Although this was a somewhat naive view, it was the initial attraction and the catalyst for what would turn into something of a love affair. My time in the Sabi Sand has given me a whole new insight into the lives of leopards and I have spent hours on end watching and learning from these majestic creatures. I have had the privilege of being allowed to follow so many aspects of their daily lives. I’ve seen them mating, raising cubs, losing cubs, making kills, stalking their prey, running away from other predators, engaging in territorial battles and the list goes on. I have been able to follow and understand the personalities of individual leopards and have developed a level of attachment to particular animals that has made it difficult to leave, knowing I may never see them again.

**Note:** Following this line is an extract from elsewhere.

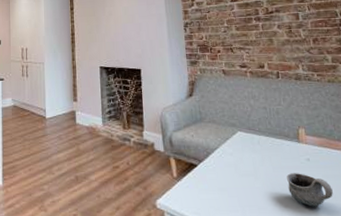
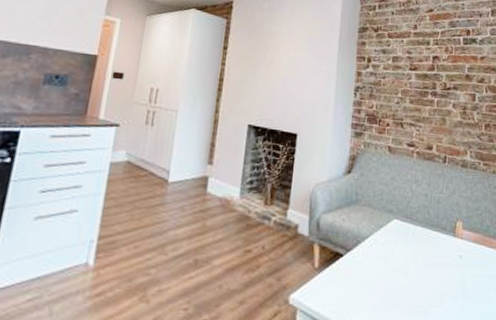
mug: present [287,173,333,207] -> none [436,270,480,309]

While guiding at a private concession in the Kruger National Park, I realised just how amazing the leopard viewing in the Sabi Sand really is and I felt a yearning to come home. I could not have asked for a better place to be than Londolozi. In my 6 weeks here I have not been disappointed, especially not by the leopards. I’ve seen 12 different leopards in the past month, forming part of the 38 different leopards I have seen in the past 2 years in an area of approximately 16,000 hectares within the central Sabi Sand. This is not something to be taken lightly and highlights just how remarkable this property is.
When given the opportunity of a regular slot on the Londolozi blog, there was no doubt in my mind that I wanted to showcase her leopards as they are what drew me here in the first place and are the reason that I get out of bed each morning. That being said, my goal is to tell the stories of the Leopards of Londolozi through my photography, writing and videos to give you all an insight into what we experience on a daily basis. I hope to share my passion with all of you and I have no doubt that once you have followed the trials and tribulations that these animals face on a daily basis, you too will develop, at the very least, an affinity for the Leopards of Londolozi.
To whet the appetite, here is a series of photographs demonstrating the athletic ability of the Vomba female, no mean feat given that she turned 14 last December.
We set out with the intention of trying to photograph a leopard and didn’t have to wait long before we bumped into the Vomba female on the banks of the Sand River.
The Vomba female has become one of the favourite and most well known leopards at Londolozi, distinguishable by her rich golden colour, which was particularly striking in the afternoon light amidst a stormy sky. It soon became apparent that she intended crossing the river and we had just enough time to manoeuvre the vehicle and tweak our camera settings before she started her boulder hop to the southern bank. She navigated the first couple of rocks quite easily before she perched on a large granite boulder.